There were 314 households, out of which 39.5% had children under the age of 18 living with them, 70.7% were married couples living together, 3.5% had a female householder with no husband present, and 19.7% were non-families. 16.2% of all households were made up of individuals, and 8.0% had someone living alone who was 65 years of age or older. The average household size was 3.00 and the average family size was 3.39.

The population was 31.9% under the age of 18, 7.1% from 18 to 24, 27.1% from 25 to 44, 22.3% from 45 to 64, and 11.6% who were 65 years of age or older. The median age was 36 years. For every 100 females, there were 106.4 males. For every 100 females age 18 and over, there were 109.5 males.

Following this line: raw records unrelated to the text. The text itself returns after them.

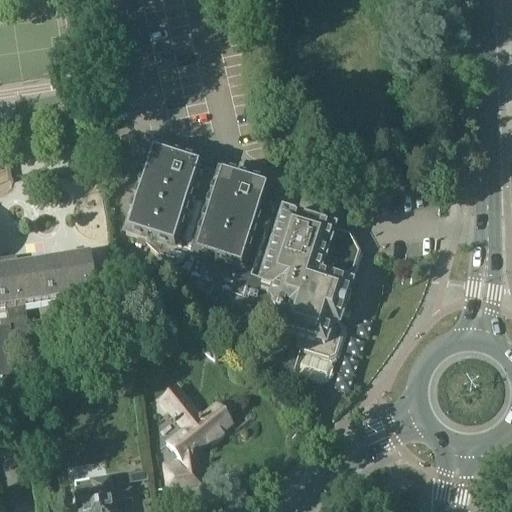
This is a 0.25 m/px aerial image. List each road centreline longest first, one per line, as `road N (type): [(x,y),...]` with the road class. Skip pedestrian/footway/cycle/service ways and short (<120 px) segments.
road 1 (secondary): [(480,339),(486,225),(477,0)]
road 2 (tertiary): [(288,511),(366,440),(421,417)]
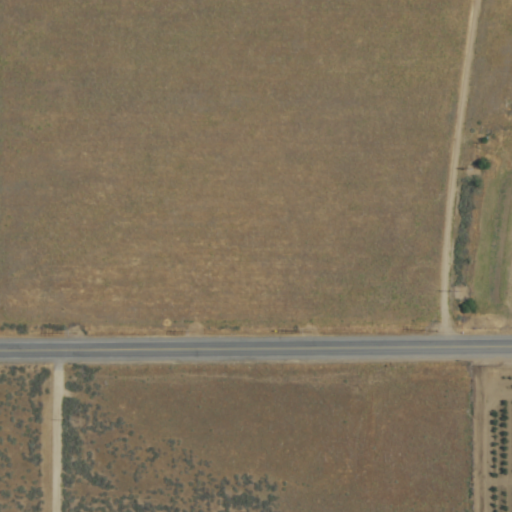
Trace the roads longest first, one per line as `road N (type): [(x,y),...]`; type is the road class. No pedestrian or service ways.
road 1 (secondary): [(0,342),(511,346)]
road 2 (track): [(450,347),(450,226),(476,0)]
road 3 (residential): [(55,342),(53,511)]
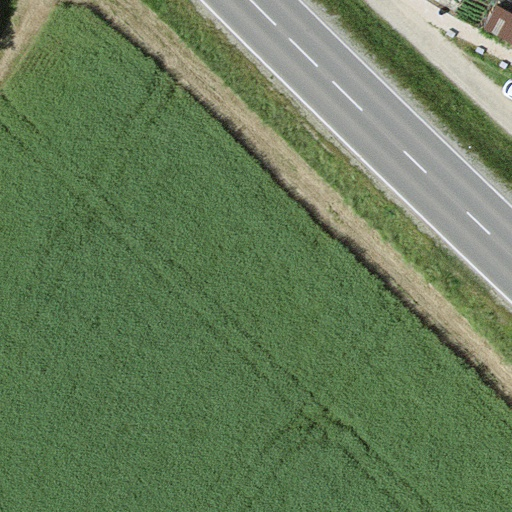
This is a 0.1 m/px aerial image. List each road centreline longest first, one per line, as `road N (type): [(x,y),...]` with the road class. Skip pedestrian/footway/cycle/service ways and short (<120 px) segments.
road 1 (secondary): [(241,0),(511,262)]
road 2 (track): [(511,111),(388,0)]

The median income for a household in the town was $40,278, and the median income for a family was $40,982. Males had a median income of $25,875 versus $19,531 for females. The per capita income for the town was $15,912. About 7.8% of families and 9.1% of the population were below the poverty line, including 7.1% of those under age 18 and 17.8% of those age 65 or over.

Historical population
| Census | Pop. | Note | %± |
|---|---|---|---|
| 1990 | 994 |  | — |
| 2000 | 941 |  | −5.3% |
| 2010 | 936 |  | −0.5% |
| 2020 | 1,013 |  | 8.2% |

==Education==
The town is served by the School District of Cadott Community and the Stanley-Boyd Area School District.